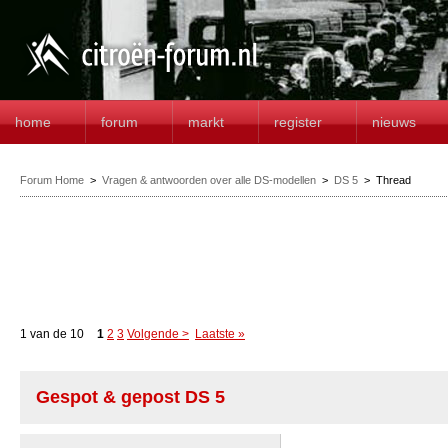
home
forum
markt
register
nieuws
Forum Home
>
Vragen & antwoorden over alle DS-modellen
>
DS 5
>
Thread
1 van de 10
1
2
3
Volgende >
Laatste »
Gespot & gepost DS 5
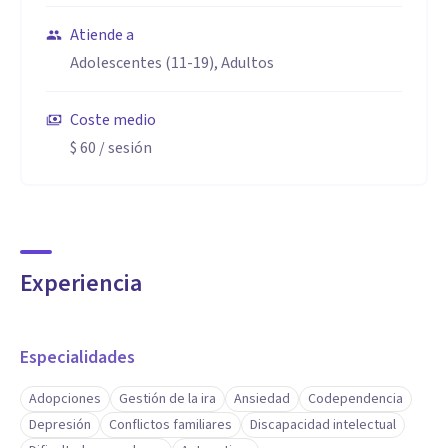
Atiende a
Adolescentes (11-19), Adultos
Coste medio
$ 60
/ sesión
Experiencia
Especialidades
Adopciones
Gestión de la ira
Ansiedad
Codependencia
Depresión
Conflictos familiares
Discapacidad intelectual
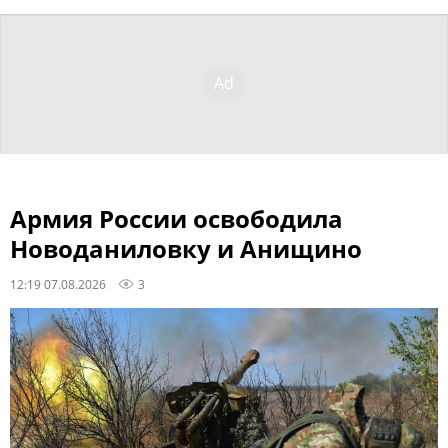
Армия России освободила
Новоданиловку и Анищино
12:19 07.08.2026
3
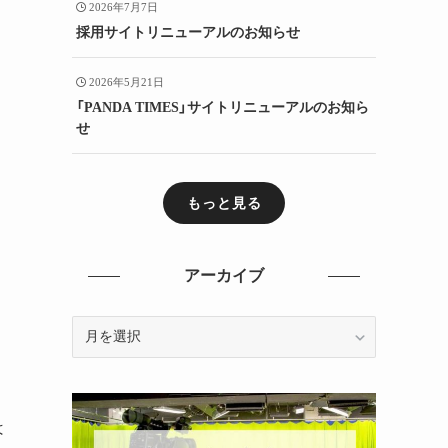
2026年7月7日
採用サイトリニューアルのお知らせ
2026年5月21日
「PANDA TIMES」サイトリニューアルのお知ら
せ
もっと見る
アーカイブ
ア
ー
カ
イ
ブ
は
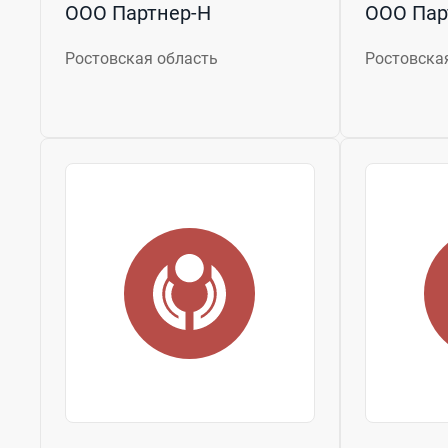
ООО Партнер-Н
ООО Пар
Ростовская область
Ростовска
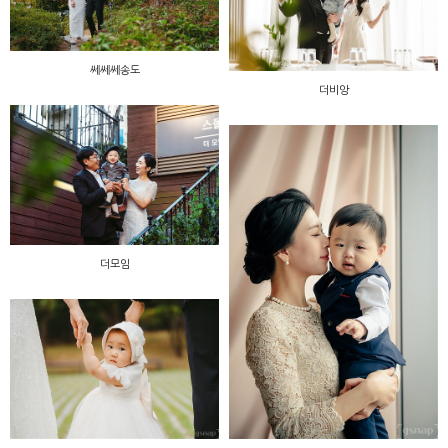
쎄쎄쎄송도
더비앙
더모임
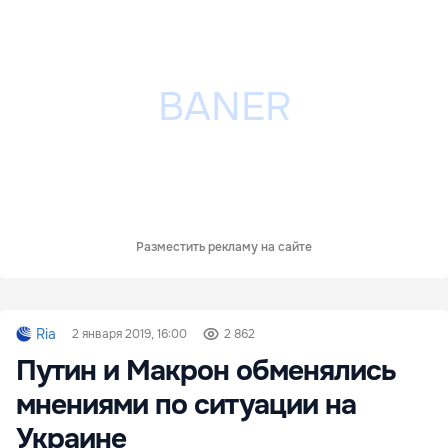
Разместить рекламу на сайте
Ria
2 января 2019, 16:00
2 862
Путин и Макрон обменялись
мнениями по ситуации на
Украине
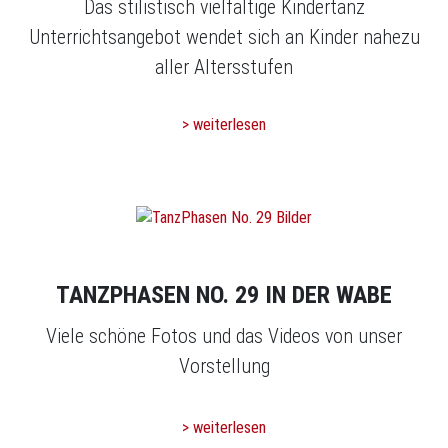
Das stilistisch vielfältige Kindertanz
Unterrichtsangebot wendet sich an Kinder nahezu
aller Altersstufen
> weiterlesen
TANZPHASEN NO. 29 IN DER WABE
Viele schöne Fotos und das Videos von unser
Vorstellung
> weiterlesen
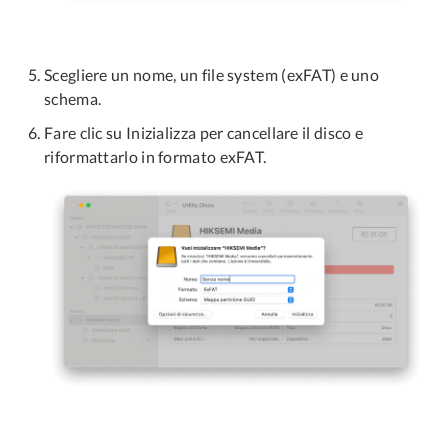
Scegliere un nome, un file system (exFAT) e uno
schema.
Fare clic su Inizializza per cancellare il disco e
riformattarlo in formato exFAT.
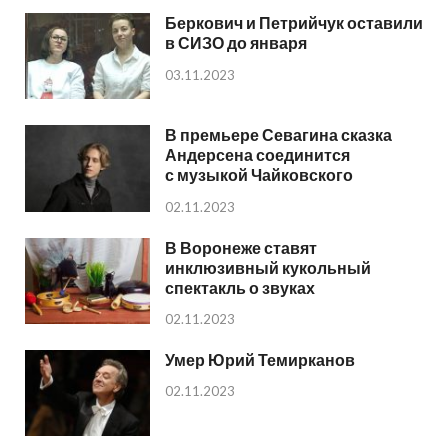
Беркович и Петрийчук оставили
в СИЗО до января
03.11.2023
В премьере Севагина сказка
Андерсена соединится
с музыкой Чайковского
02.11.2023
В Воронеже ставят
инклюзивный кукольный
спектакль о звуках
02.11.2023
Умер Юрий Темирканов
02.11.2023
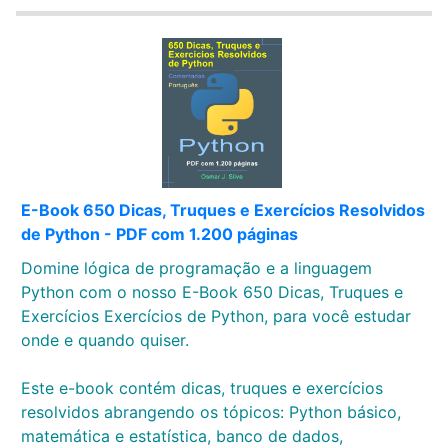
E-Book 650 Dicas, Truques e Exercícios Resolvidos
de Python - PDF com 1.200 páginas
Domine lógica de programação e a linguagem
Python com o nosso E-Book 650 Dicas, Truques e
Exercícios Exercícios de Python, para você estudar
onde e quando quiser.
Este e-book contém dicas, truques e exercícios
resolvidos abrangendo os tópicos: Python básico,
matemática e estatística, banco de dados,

· · ·

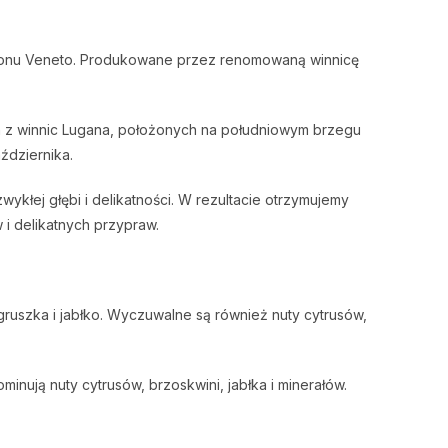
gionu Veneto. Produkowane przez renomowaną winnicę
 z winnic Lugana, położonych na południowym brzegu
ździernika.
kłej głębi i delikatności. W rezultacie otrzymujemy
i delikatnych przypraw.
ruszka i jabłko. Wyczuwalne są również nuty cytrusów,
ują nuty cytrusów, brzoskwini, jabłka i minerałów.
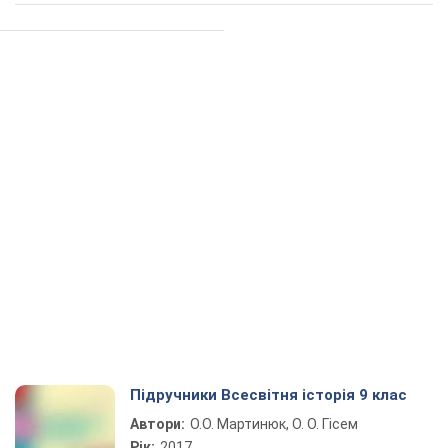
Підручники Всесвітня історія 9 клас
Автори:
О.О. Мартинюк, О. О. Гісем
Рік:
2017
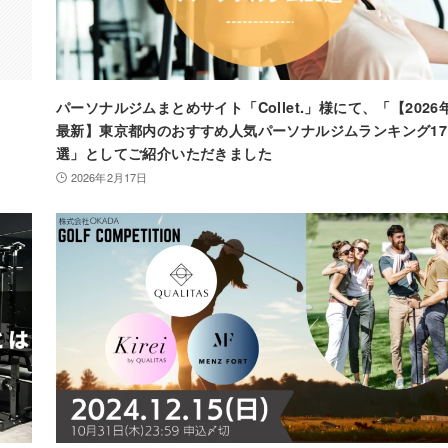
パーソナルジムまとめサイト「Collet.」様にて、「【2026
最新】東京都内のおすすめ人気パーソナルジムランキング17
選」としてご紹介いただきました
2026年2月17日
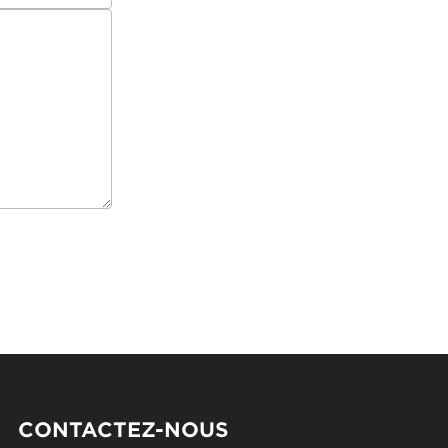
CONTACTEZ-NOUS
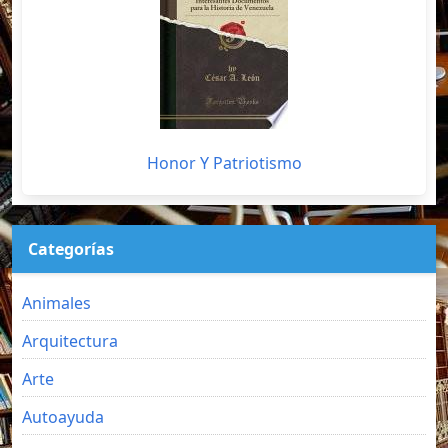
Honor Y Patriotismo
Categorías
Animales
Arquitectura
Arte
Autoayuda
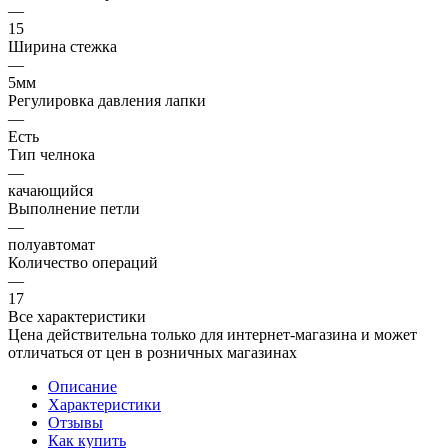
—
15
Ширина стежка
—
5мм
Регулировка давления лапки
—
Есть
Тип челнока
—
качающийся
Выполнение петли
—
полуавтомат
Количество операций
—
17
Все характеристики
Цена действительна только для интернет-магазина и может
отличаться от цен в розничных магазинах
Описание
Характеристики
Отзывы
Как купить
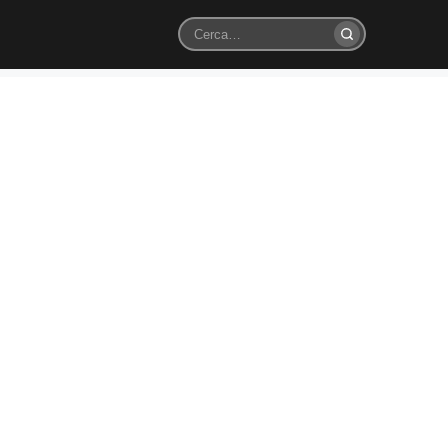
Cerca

· · ·

__Task requirements__.
Give everything in the rows above from the line containing "E-Book 650 Dicas, Truques e Exercícios" down to the line containing "matemática e estatística, banco", both included, as a JSON list of strings with one string per line and no blank lines.

__Problem solution__.
[
  "E-Book 650 Dicas, Truques e Exercícios Resolvidos",
  "de Python - PDF com 1.200 páginas",
  "Domine lógica de programação e a linguagem",
  "Python com o nosso E-Book 650 Dicas, Truques e",
  "Exercícios Exercícios de Python, para você estudar",
  "onde e quando quiser.",
  "Este e-book contém dicas, truques e exercícios",
  "resolvidos abrangendo os tópicos: Python básico,",
  "matemática e estatística, banco de dados,"
]